Pantanal significa um lugar longínquo.
O sinônimo de Pantanal é dificuldade. E quando se reivindica o progresso, aí então o Pantanal é intocável.
Conhecida moeda de troca, quanto este Estado progrediu às custas do nosso sacrifício. Quanta restrição de uso desde que um certo deputado federal teve a infeliz ideia de incluir o Pantanal no capítulo dos patrimônios nacionais na Constituição Federal de 1988.
A cada seis meses nos trancam as portas para o futuro com exigências descabidas. Nada pode, tudo é proibido. Quando é permitido, é impraticável.
Enquanto isso o planalto enriquece, nos devora e depois nos vomita ao perceber quão indigestos podemos ser.
Essa dinheirama toda que virá para o MS terá contrapartidas amargas para o pantaneiro.
"Reserva do Alagado do Taquari", pois sim, não importa o absurdo que significa preservar o desastre, o que importa são os dólares que virão para a alegria de poucos.
Assim desapareceram, historicamente, as verbas e os projetos para o Pantanal.
Nestes tempos, o novo apelo é o fogo. Sempre tudo de afogadilho, sem um plano adequado para o desenvolvimento da região. Todos os anos são milhões em recursos federais. O presidente de República aparece na foto com um chapéu de palha, arrumado às pressas por algum puxa saco, para parecer integrado aos costumes; as ONGs se locupletam e ao pantaneiro caberá cuidar para que o desastre não aconteça. Tenham dó!
Chega a ser ridículo que até os dias de hoje não se conheça o porquê dos " corredores de fogo" existentes às margens de rios e rodovias... Ou se conhece e nada se faz. Ou mesmo, e isso seria insuportável, se eles servem para alavancar recursos.
E apenas algumas categorias de pantaneiros tem a obrigação da prevenção?
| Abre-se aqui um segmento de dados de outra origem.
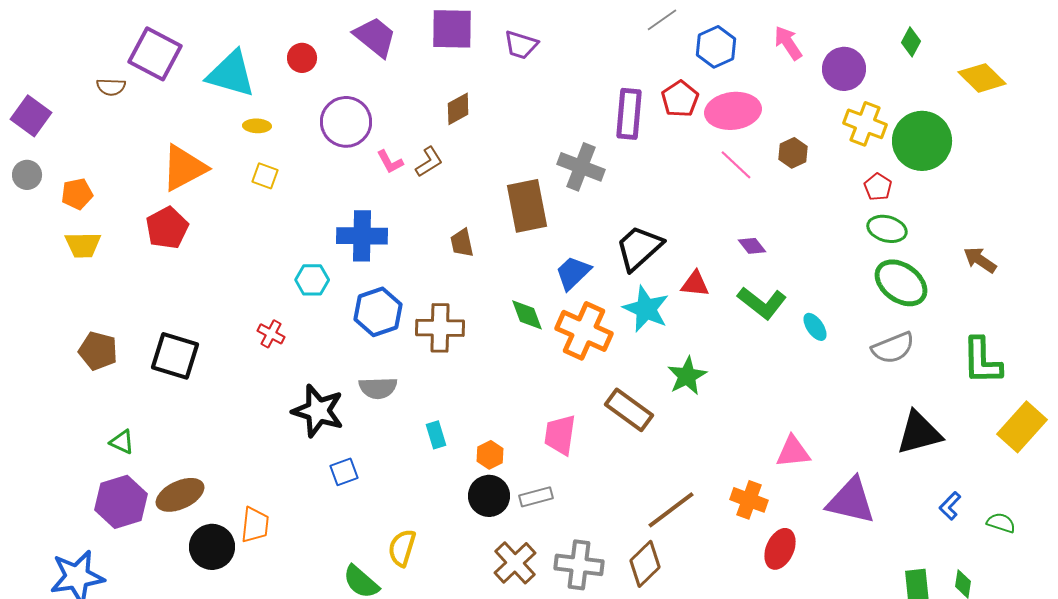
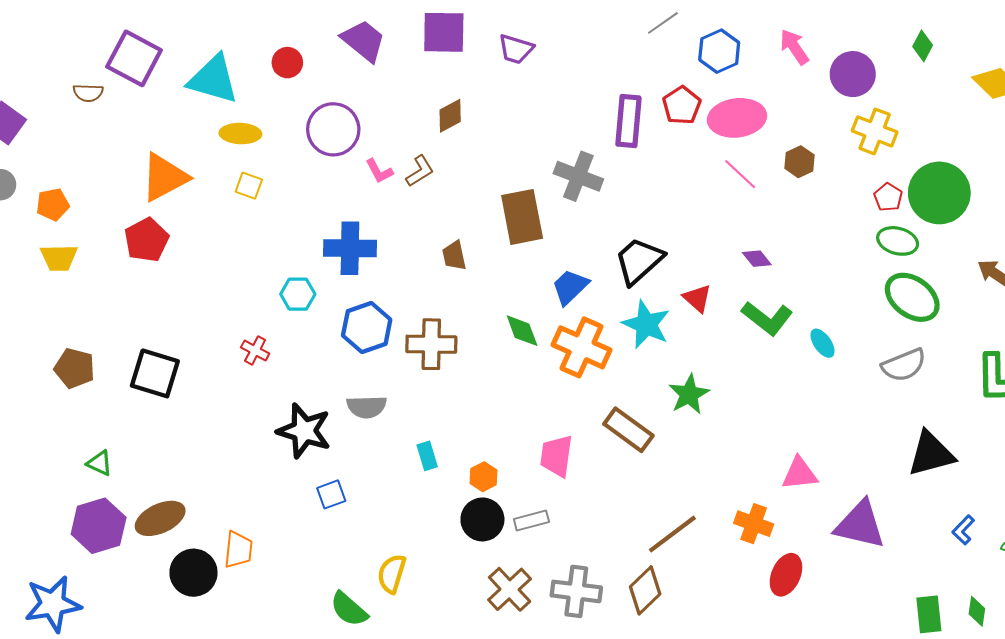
yellow ellipse: (257, 126) -> (240, 134), size x1.4
green circle: (922, 141) -> (939, 193), moved
red triangle: (695, 284) -> (697, 298), turned 36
Para alguns o fogo é cultural e aí não se toca?
Com todo respeito às diversas autoridades envolvidas, vamos nos esforçar para alcançar as metas estabelecidas. Mas, convenhamos, dos pantaneiros que vivem da terra, a sua imensa maioria não possui e nem pode contratar serviços de máquinas para aceiros em suas propriedades. Há um grande engano no imaginário da população, das autoridades e da mídia em geral quanto à condição econômica dessas pessoas. Pouca gente faz ideia da condição financeira e dos custos de uma atividade neste mundo de meu Deus. Poucos têm outra fonte de renda para garantir investimentos fora de uma programação ajustada. Ademais, aquilo que se retira hoje, amanhã rebrotará.
Tenho absoluta certeza de que todos gostaríamos de ter as nossas cercas aceiradas todos os anos, mas não temos e existem muitos outros motivos para tanto. As dificuldades são inimagináveis para muitos de nós.
Os equipamentos menores de combate, havendo participação em grupo, seria algo mais plausível. A formação de brigada vai merecer um grande esforço dada a carência e a inconstância da mão de obra em todo o Pantanal.
Faremos, com absoluta certeza, o melhor possível, mas sabemos que nada disso vai resolver o problema. Será apenas uma demonstração do nosso engajamento obrigatório nesse esforço decretado pelo poder público. Fogo atravessa os nossos rios todos os anos e não será o aceiro que irá impedi-lo de se alastrar onde venha ocorrer.
Como colaboração e, julgando exprimir o pensamento do pantaneiro, proponho aquilo que mais se aproximaria de um resultado razoável, que seria o investimento maciço em estradas; pistas de pouso nas margens dos rios e no interior, com postos de reabastecimento; postos avançados de guarnição de bombeiros; postos de saúde; escolas; veículos e aviões adequados; lanchas velozes; uma política ambiental que considerasse os conhecimentos científicos que definem o Pantanal como uma savana inundável e que necessita do fogo. Por fim, que os nossos saberes sejam acolhidos como algo de grande valor para a salvação do Pantanal.
Isto posto, digam-me, senhores e senhoras, este paraíso vale isso ou não?